__Brano selezionato__
# # # #
Con l’arrivo della circolare Enac ATM 09 (disponibile qui) si sbloccano di fatto alcune situazioni antipatiche che vedevano gli operatori di APR attendere tempi biblici prima di poter soddisfare i loro clienti ed eseguire missioni che di critico nulla avevano se non il fatto di svolgersi a pochi chilometri dagli aeroporti, ma sovente al di fuori di ogni traiettoria di decollo e atterraggio degli aeromobili. Un’attesa che il più delle volte finiva per favorire l’abusivo di turno privo di scrupoli, il quale soffiava il lavoro al pilota ligio, invece, alle regole. A una prima lettura, almeno restando nei panni di un pilota di drone leggero, diciamo entro qualche chilogrammo, il meccanismo dei rettangoli disegnati attorno l’asse pista degli aerodromi potrebbe anche funzionare a dovere. Tuttavia mi sorge qualche perplessità a causa dell’estensione e divisione dei limiti in modo differente su aeroporti con procedure strumentali e aeroporti senza procedure strumentali. Il motivo è presto detto: sono le dimensioni della pista a determinare la “grandezza” degli aeromobili che vi operano, ed è la categoria del fondo, ovvero del terreno preparato, a fissare quale sia il peso massimo di aeromobili che vi possono atterrare. E quindi le loro dimensioni e prestazioni.
# # # #
__Dati archiviati__
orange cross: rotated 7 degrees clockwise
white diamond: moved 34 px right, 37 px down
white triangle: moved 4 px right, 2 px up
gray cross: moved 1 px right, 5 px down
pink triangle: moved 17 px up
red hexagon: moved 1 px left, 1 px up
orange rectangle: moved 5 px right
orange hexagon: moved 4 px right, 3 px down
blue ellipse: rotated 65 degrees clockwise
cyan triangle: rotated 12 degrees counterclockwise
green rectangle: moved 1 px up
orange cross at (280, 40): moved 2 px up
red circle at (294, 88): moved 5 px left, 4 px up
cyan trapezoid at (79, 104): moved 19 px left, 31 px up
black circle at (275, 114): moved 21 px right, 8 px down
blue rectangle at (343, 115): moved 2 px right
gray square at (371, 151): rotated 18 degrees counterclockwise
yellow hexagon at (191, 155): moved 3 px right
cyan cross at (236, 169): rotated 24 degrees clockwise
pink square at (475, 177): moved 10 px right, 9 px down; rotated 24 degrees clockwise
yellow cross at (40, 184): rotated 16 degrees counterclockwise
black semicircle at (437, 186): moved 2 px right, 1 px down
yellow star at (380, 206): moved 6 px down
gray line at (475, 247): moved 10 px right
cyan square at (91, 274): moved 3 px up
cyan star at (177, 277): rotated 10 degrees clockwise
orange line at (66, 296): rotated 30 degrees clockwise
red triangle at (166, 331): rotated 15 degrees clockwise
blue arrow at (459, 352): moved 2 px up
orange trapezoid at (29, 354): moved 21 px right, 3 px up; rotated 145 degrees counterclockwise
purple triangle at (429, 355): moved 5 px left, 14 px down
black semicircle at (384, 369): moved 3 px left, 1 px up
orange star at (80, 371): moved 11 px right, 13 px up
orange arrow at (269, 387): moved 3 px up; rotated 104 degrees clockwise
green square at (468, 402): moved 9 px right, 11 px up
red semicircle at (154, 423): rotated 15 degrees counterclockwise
# # # #
Secondo il brano sulla circolare Enac ATM 09, che cosa fissa il peso massimo degli aeromobili che possono atterrare su una pista? Il materiale proviene da una fonte diversa.

__Risultato dell'esercizio__
La categoria del fondo, ovvero del terreno preparato.